[Saved entries]
━━━━━━━━━━━━━━━━━━━━━━━━━━━━━━

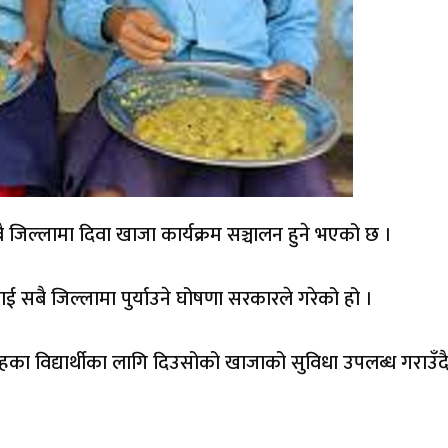
जिल्लामा दिवा खाजा कार्यक्रम सञ्चालन हुने भएको छ ।
ाई सबै जिल्लामा पुर्याउने घोषणा सरकारले गरेको हो ।
ा विद्यार्थीका लागि दिउसोको खाजाको सुविधा उपलब्ध गराउँद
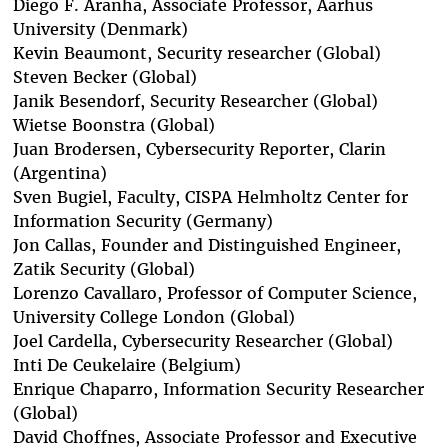
Diego F. Aranha
, Associate Professor, Aarhus
University (Denmark)
Kevin Beaumont
, Security researcher (Global)
Steven Becker
(Global)
Janik Besendorf
, Security Researcher (Global)
Wietse Boonstra
(Global)
Juan Brodersen
, Cybersecurity Reporter, Clarin
(Argentina)
Sven Bugiel
, Faculty, CISPA Helmholtz Center for
Information Security (Germany)
Jon Callas
, Founder and Distinguished Engineer,
Zatik Security (Global)
Lorenzo Cavallaro
, Professor of Computer Science,
University College London (Global)
Joel Cardella
, Cybersecurity Researcher (Global)
Inti De Ceukelaire
(Belgium)
Enrique Chaparro
, Information Security Researcher
(Global)
David Choffnes
, Associate Professor and Executive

━━━━━━━━━━━━━━━━━━━━━━━━━━━━━━

Without the pictures, please output every record exactly.

Solution to this exercise:
जिल्लामा दिवा खाजा कार्यक्रम सञ्चालन हुने भएको छ ।
ाई सबै जिल्लामा पुर्याउने घोषणा सरकारले गरेको हो ।
ा विद्यार्थीका लागि दिउसोको खाजाको सुविधा उपलब्ध गराउँद
Diego F. Aranha
, Associate Professor, Aarhus
University (Denmark)
Kevin Beaumont
, Security researcher (Global)
Steven Becker
(Global)
Janik Besendorf
, Security Researcher (Global)
Wietse Boonstra
(Global)
Juan Brodersen
, Cybersecurity Reporter, Clarin
(Argentina)
Sven Bugiel
, Faculty, CISPA Helmholtz Center for
Information Security (Germany)
Jon Callas
, Founder and Distinguished Engineer,
Zatik Security (Global)
Lorenzo Cavallaro
, Professor of Computer Science,
University College London (Global)
Joel Cardella
, Cybersecurity Researcher (Global)
Inti De Ceukelaire
(Belgium)
Enrique Chaparro
, Information Security Researcher
(Global)
David Choffnes
, Associate Professor and Executive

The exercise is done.